=== EXERCISE DESCRIPTION ===
Reproduce all of the entries below word for word, leaving out the pictures.

=== INFORMATION ===
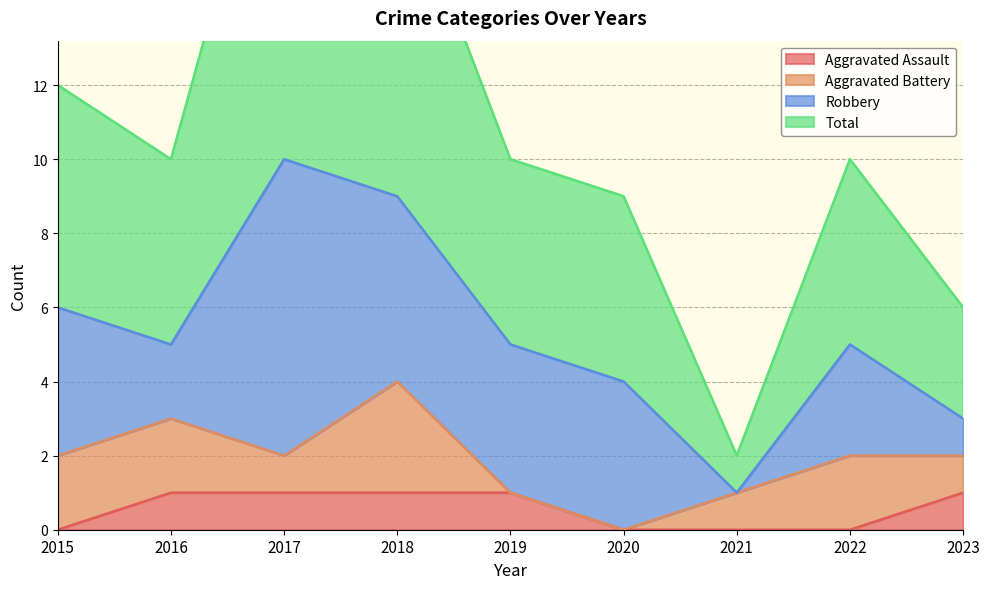

True or false: Aggravated Assault has more than 2 points higher than both neighbors.

False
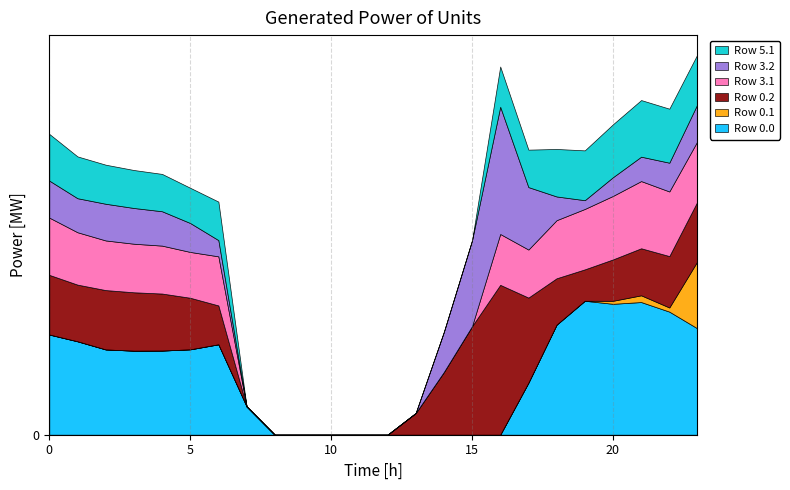

Reading right to left, transcribe all the data shown in this chart.

Row 0.0: 23=511.3	22=592.3	21=638.4	20=629.9	19=644.5	18=529.6	17=250.3	16=0.0	15=0.0	14=0.0	13=0.0	12=0.0	11=0.0	10=0.0	9=0.0	8=0.0	7=136.4	6=435.0	5=410.8	4=404.9	3=404.4	2=410.3	1=449.5	0=482.0
Row 0.1: 23=324.2	22=19.9	21=32.4	20=14.5	19=0.0	18=0.0	17=0.0	16=0.0	15=0.0	14=0.0	13=0.0	12=0.0	11=0.0	10=0.0	9=0.0	8=0.0	7=0.0	6=0.0	5=0.0	4=0.0	3=0.0	2=0.0	1=0.0	0=0.0
Row 0.2: 23=287.5	22=247.4	21=226.4	20=199.2	19=151.1	18=223.1	17=409.5	16=721.2	15=522.2	14=301.9	13=104.4	12=0.0	11=0.0	10=0.0	9=0.0	8=0.0	7=0.0	6=187.1	5=248.1	4=274.4	3=281.0	2=285.5	1=272.7	0=287.1
Row 3.1: 23=290.4	22=310.9	21=323.4	20=305.5	19=290.7	18=279.5	17=231.1	16=244.7	15=0.0	14=0.0	13=0.0	12=0.0	11=0.0	10=0.0	9=0.0	8=0.0	7=0.0	6=236.2	5=220.5	4=230.6	3=233.7	2=238.9	1=252.1	0=275.6
Row 3.2: 23=178.5	22=138.4	21=117.4	20=90.2	19=42.1	18=114.1	17=300.5	16=612.2	15=413.2	14=192.9	13=0.0	12=0.0	11=0.0	10=0.0	9=0.0	8=0.0	7=0.0	6=78.1	5=139.1	4=165.4	3=172.0	2=176.5	1=163.7	0=178.1
Row 5.1: 23=239.4	22=259.9	21=272.4	20=254.5	19=239.7	18=228.5	17=180.1	16=193.7	15=0.0	14=0.0	13=0.0	12=0.0	11=0.0	10=0.0	9=0.0	8=0.0	7=0.0	6=185.2	5=169.5	4=179.6	3=182.7	2=187.9	1=201.1	0=224.6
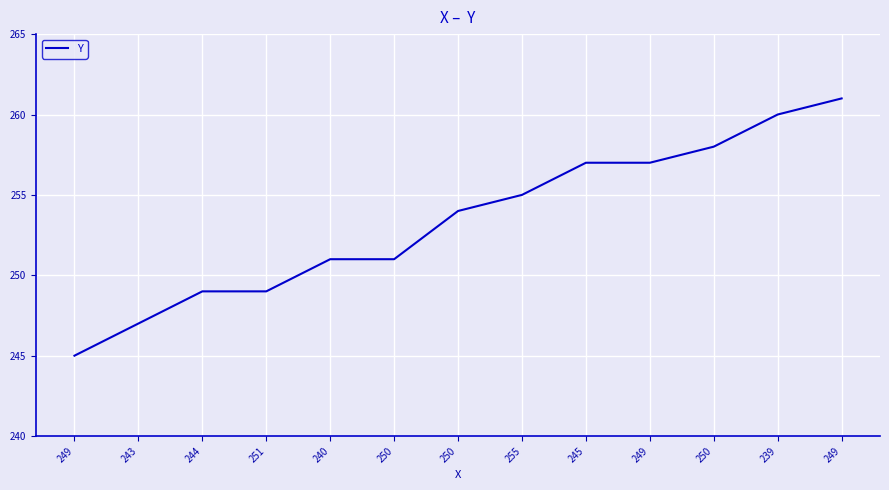

What is the sum of all values?

3294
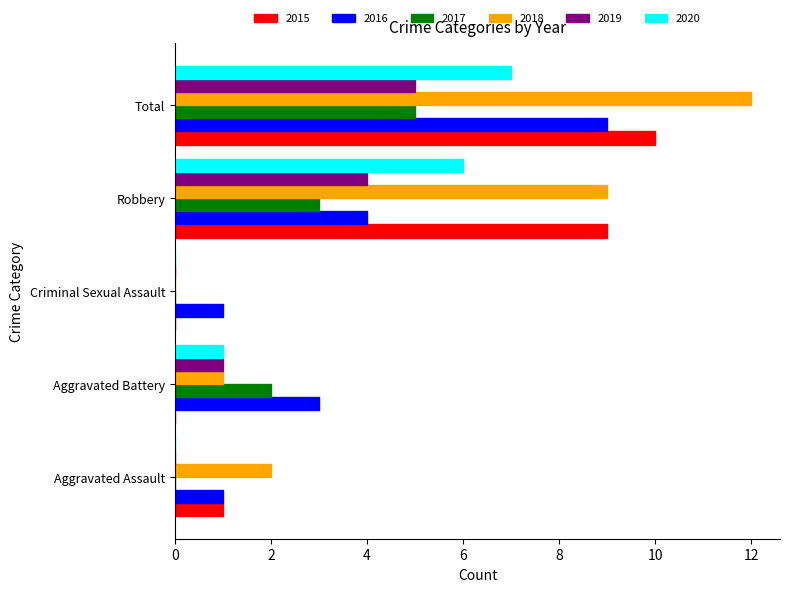

Count the number of data series in this chart.

6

=== RESPONSE TO THE EXERCISE ===
True or false: Aggravated Assault has more than 2 points higher than both neighbors.

False

Reading right to left, transcribe all the data shown in this chart.

Row 0.0: 23=511.3	22=592.3	21=638.4	20=629.9	19=644.5	18=529.6	17=250.3	16=0.0	15=0.0	14=0.0	13=0.0	12=0.0	11=0.0	10=0.0	9=0.0	8=0.0	7=136.4	6=435.0	5=410.8	4=404.9	3=404.4	2=410.3	1=449.5	0=482.0
Row 0.1: 23=324.2	22=19.9	21=32.4	20=14.5	19=0.0	18=0.0	17=0.0	16=0.0	15=0.0	14=0.0	13=0.0	12=0.0	11=0.0	10=0.0	9=0.0	8=0.0	7=0.0	6=0.0	5=0.0	4=0.0	3=0.0	2=0.0	1=0.0	0=0.0
Row 0.2: 23=287.5	22=247.4	21=226.4	20=199.2	19=151.1	18=223.1	17=409.5	16=721.2	15=522.2	14=301.9	13=104.4	12=0.0	11=0.0	10=0.0	9=0.0	8=0.0	7=0.0	6=187.1	5=248.1	4=274.4	3=281.0	2=285.5	1=272.7	0=287.1
Row 3.1: 23=290.4	22=310.9	21=323.4	20=305.5	19=290.7	18=279.5	17=231.1	16=244.7	15=0.0	14=0.0	13=0.0	12=0.0	11=0.0	10=0.0	9=0.0	8=0.0	7=0.0	6=236.2	5=220.5	4=230.6	3=233.7	2=238.9	1=252.1	0=275.6
Row 3.2: 23=178.5	22=138.4	21=117.4	20=90.2	19=42.1	18=114.1	17=300.5	16=612.2	15=413.2	14=192.9	13=0.0	12=0.0	11=0.0	10=0.0	9=0.0	8=0.0	7=0.0	6=78.1	5=139.1	4=165.4	3=172.0	2=176.5	1=163.7	0=178.1
Row 5.1: 23=239.4	22=259.9	21=272.4	20=254.5	19=239.7	18=228.5	17=180.1	16=193.7	15=0.0	14=0.0	13=0.0	12=0.0	11=0.0	10=0.0	9=0.0	8=0.0	7=0.0	6=185.2	5=169.5	4=179.6	3=182.7	2=187.9	1=201.1	0=224.6

What is the sum of all values?

3294

Count the number of data series in this chart.

6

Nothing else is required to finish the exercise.